━━━━━ Fragmento del documento

Abril de 2002 se engrandece al analizar el contexto histórico y geopolítico
Clodovaldo Hernández |
Veinte años de aquellos días de abril dan mucho qué pensar. En lo personal conduce a ese tipo de reflexiones sobre el tiempo, el implacable, el que pasó. En un marco más colectivo y global es una oportunidad para ver aquellos acontecimientos en su contexto histórico y geopolítico.
Desde esa mirada en retrospectiva, lo ocurrido se engrandece, adquiere una dimensión mucho mayor.
Para calibrar la magnitud de lo ocurrido entonces basta con mirar el panorama mundial de ese momento: el modelo unipolar dominado por Estados Unidos vivía un auge tal que para perpetuarse había tenido que inventar un enemigo: el terrorismo.
Apenas habían pasado diez años de la desintegración de la Unión Soviética y era evidente que Estados Unidos (con sus aliados europeos y lacayos de todo el planeta) era el dueño absoluto del mundo.
Rusia, como cabeza de los restos de la antigua URSS, venía de ser arrastrada simbólicamente por los pantanos de las peores humillaciones. El gestor de la transición, Mijail Gorbachov, luego de haber sido presidente de la superpotencia socialista y secretario general del gigantesco Partido Comunista de la Unión Soviética, había terminado por ser el protagonista de una cuña publicitaria de la empresa de comida rápida Pizza Hut. Y, para colmo de bochornos, Rusia había sido conducida hasta 1999 por la senda del neoliberalismo más salvaje de todos, de la mano de un presidente beodo y payasesco, Boris Yeltsin.
Pocas semanas después del 11 de abril, la Rusia que apenas comenzaba la Era Putin, firmó un gran acuerdo contra el terrorismo con la Organización del Tratado del Atlántico Norte (OTAN), es decir, que su postura estaba lejos de ser confrontacional. Solo trabajaba en el control de daños.

━━━━━━━━━━

> [Tareas por realizar]:
[1] Enumere todas las organizaciones y empresas que se nombran en el texto sobre abril de 2002.
[2] Prosiga el texto sobre abril de 2002 a partir de su última oración.

━━━━━ Datos recopilados

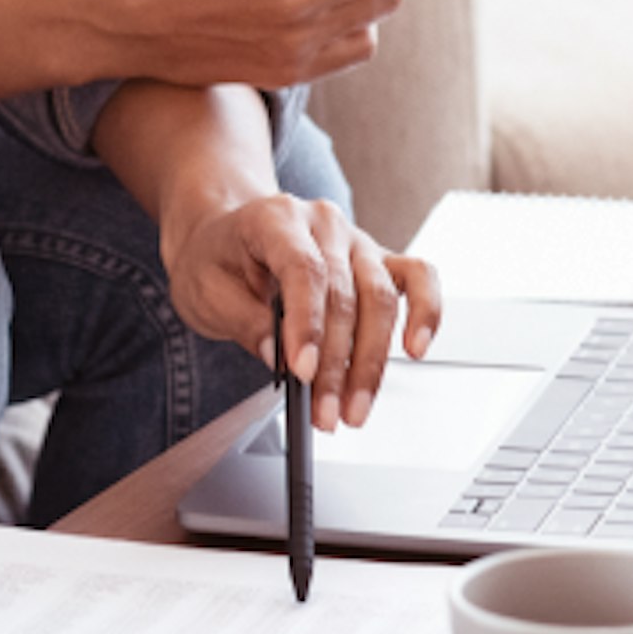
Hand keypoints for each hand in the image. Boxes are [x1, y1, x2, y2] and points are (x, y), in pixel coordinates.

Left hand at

━━━━━━━━━━

> [Sus respuestas]:
[1] Partido Comunista de la Unión Soviética, Pizza Hut, Organización del Tratado del Atlántico Norte (OTAN)

[2]
[Ese pacto, por cierto, es el mismo que ha sido violado por el bloque occidental y ha terminado por generar el conflicto de Ucrania. Aunque ese es otro tema]
China, en tanto, estaba creciendo mucho en esos principios de siglo, pero un arrogante «occidente» la veía con desdén, como la sede de sus maquilas y los fabricantes independientes de otros productos, baratos pero de pésima calidad. Desde el punto de vista de la política exterior, el gobierno de Jiang Zemin, siguiendo la pauta establecida décadas atrás por Deng Xiaoping, se concentraba en el crecimiento y la modernización económica, tratando de no meterse mucho con el statu quo internacional. Una estrategia muy china, dicho sea de paso.
Es bastante obvio, entonces, que en el contexto de los grandes actores geopolíticos, el golpe de Estado forjado contra el comandante Hugo Chávez no podía contar con contención alguna. Un escenario muy diferente al que se vive en la actualidad con una Rusia que ha dejado atrás las humillaciones, y con una China que ya es, indiscutiblemente, la primera potencia económica mundial.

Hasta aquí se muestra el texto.